As he speaks the club fills with the piercing, emotive vocals of Rahsul “Rock” Burney, the promoter whose R&R Productions banner hangs behind the bandstand. He channels Otis Redding and Luther Vandross, describing an era of old-school R&B that derives its power from raw expression. He grips the stand, bends his knees and sings up to the mic.

Jeff McLean, the guitar player and the only white guy in the band, gives up on trying to practice. He kneels and tugs at the hem of Burney’s pant leg, as if trying to keep him from igniting and blasting into space.

The slogan emblazoned across R&R Productions’ banner is “entertainment with a touch of class,” and that’s a fair description of Signature Soundz as well. The band holds dual citizenship in the countries of smooth jazz and funk, hearkening back to a time before hip hop had super-power status. As a bass player, Graves is an eminence, both a foundational rhythm player and a virtuoso musician. He both drives and builds from Melvin Turner, a solid, workman-like drummer. McLean, exhibiting the versatility and showmanship of a beach music guitarist, adds flourish and texture, but proves himself by his discipline to be a team player.

The saxophonist, 27-year-old Bluford Thompson, brings the lyrical jazz dimension, and through his horn-playing takes on the role of a third vocalist, after McLean, and keyboard player Derrick Bartell. The keyboard player sings through a vocorder, the vocal synthesizer that gives the voice an ethereal and mechanical cast – once a signature of R&B.

Signature Soundz is primarily an instrumental band, with the vocals serving as interdependent parts rather than front-and-center showpieces.

“It’s more like an accent to establish the hook,” explains McLean, who works as an operations manager for a real estate company by day.

By the time the band takes the stage for their first set at 8 p.m. Graves has changed into black slacks and a shimmering, silk shirt with stripes of hot color. The rest of the band members, with the exception of Blu who appropriately wears a blue shirt, dress in semi-formal black.

The club’s small round cocktail tables are draped with green cloths, each appointed with a small candle, and packed tightly together. The 200-capacity room is almost completely full with a clientele that is predominantly middle aged and African American. Outfitted in suits and ties, loafers, summer dresses and loose fitting silk shirts they swirl on the dance floor or lean coolly against the bar.

The band is consummate, confident in their abilities but attentive to the audience’s needs. They begin their first set with atmospheric mood music and then build to a vamp with classics like “Brick House” through the second and third sets. Later McLean even raps over the band’s organic concoction like Grandmaster Caz circa 1979.

“We groove off of each other,” Turner says during a break between the sets. “We don’t argue and we don’t fight.”

He considers himself lucky to be working with the band.

“I used to live in Martinsville, Virginia,” Turner says. “Larry got me into this band. He said, ‘If you move down here I’ll get you some work.’ He’s making me a better musician.”

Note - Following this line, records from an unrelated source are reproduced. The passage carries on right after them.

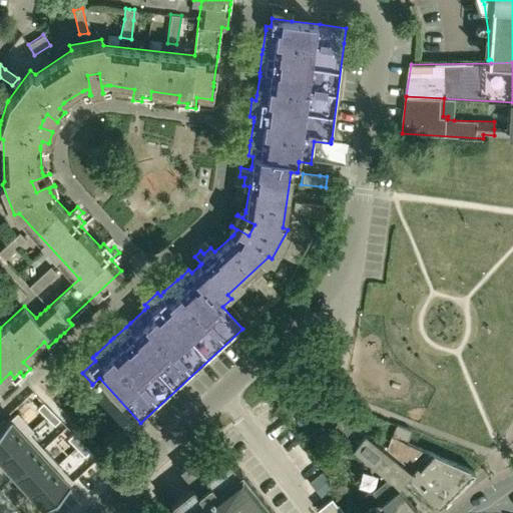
[(293,211),(322,215),(324,205),(320,204),(295,200),(293,211)]
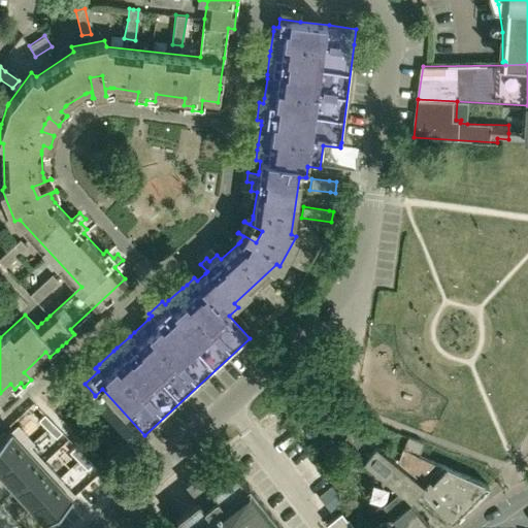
[(20,239),(0,257),(0,261),(5,267),(27,246),(20,239)]
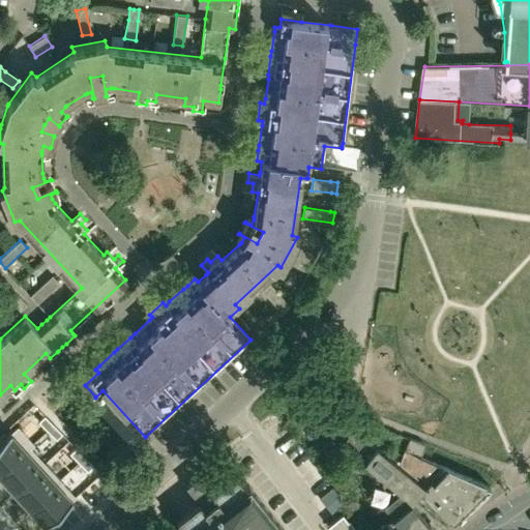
[(300,247),(292,264),(303,270),(312,255),(300,247)]
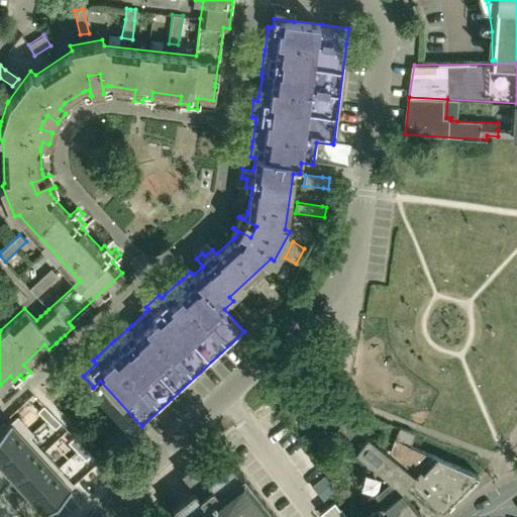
[(28,288),(35,296),(36,295),(58,276),(50,268),(28,288)]
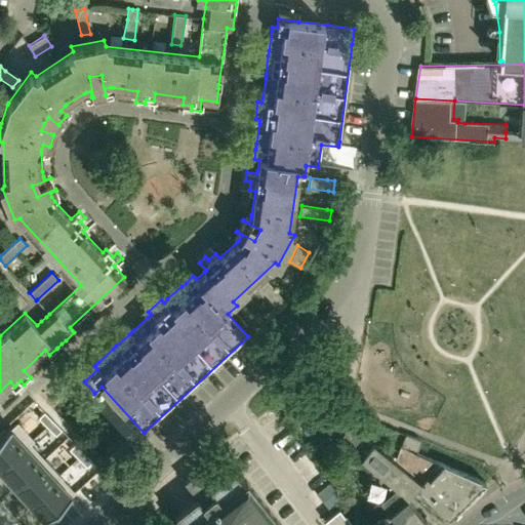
[(0,281),(0,287),(18,308),(26,301),(5,277),(0,281)]
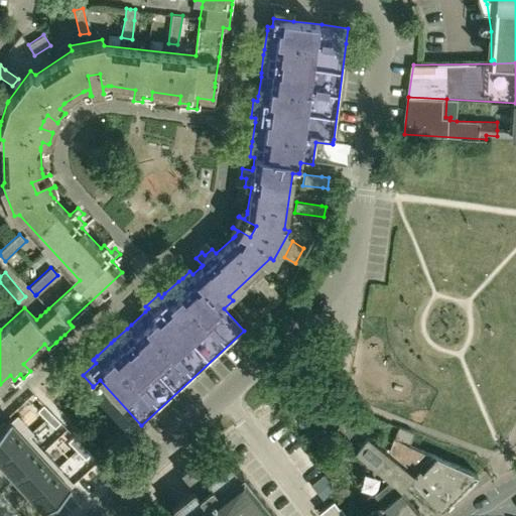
[(274,304),(282,297),(275,289),(262,275),(254,282),(268,296),(274,304)]
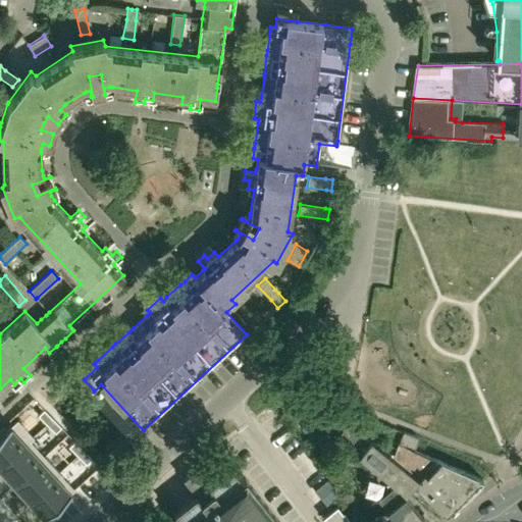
[(38,415),(46,424),(52,418),(44,409),(38,415)]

But it was Turner who slipped a CD to Burney and got Signature Soundz a gig at the Comedy Zone. The two go back. They attended high school together in Virginia. Turner put together a band for a high school talent show sometime around 1976 or 1977, he recalls, and recruited Burney to sing the Archie Bell and the Drells classic “Tighten Up.”

“He went far,” Turner says of his friend.

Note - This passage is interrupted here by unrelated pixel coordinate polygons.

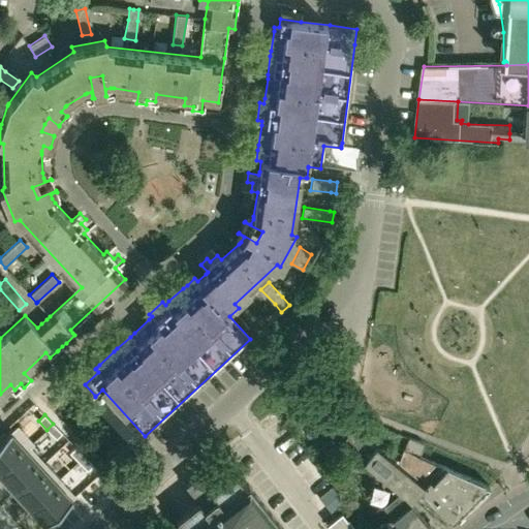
[(62,432),(53,424),(47,430),(56,438),(62,432)]
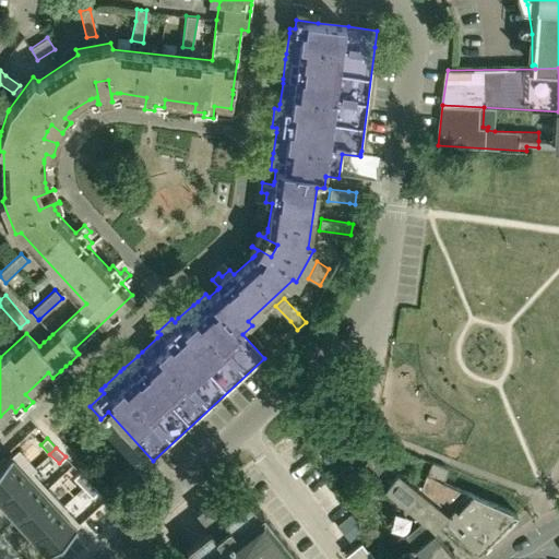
[(0,464),(0,500),(32,472),(36,467),(19,449),(11,455),(0,464)]
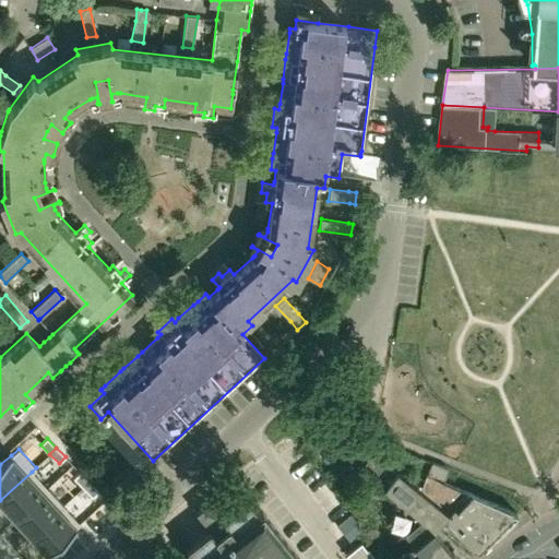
[(32,472),(0,500),(0,502),(13,518),(47,488),(32,472)]
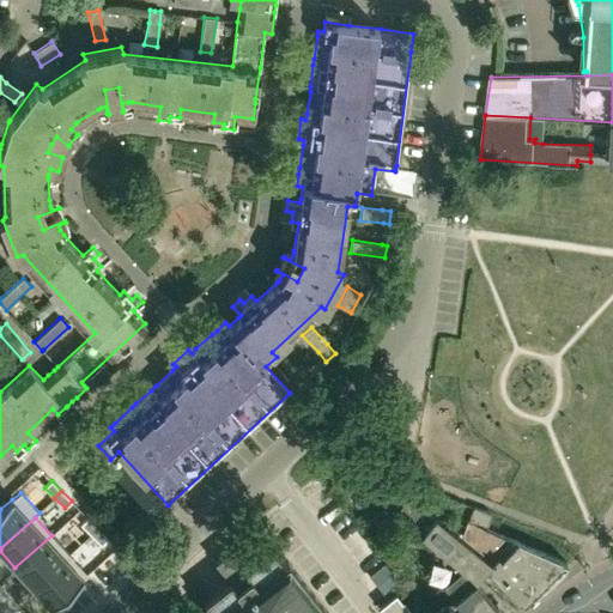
[(87,517),(80,525),(90,534),(97,528),(87,517)]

As the band takes a break, Burney works the stage, running through a routine that mixes comedy with R&B trivia and includes prizes for audience members willing to risk public humiliation. Then he steals a page from Archie Bell, calling the musicians up to the stage and showcasing their individual abilities.

With his arm draped around Thompson’s neck, he asks the saxophone player, “Can you make it really funky?”

He can, if the audience’s response is any indication.

Then Burney makes the rounds, appraising each player like a soul inspector. At the end, just before the band takes off in a full-fledged gallop, he gestures up to the drum riser and acknowledges his old friend, though he recalls the details of their past exploits somewhat differently.

“This my homeboy,” Burney says. “We go all the way back to elementary school, singing ‘Just My Imagination’ at the talent show.”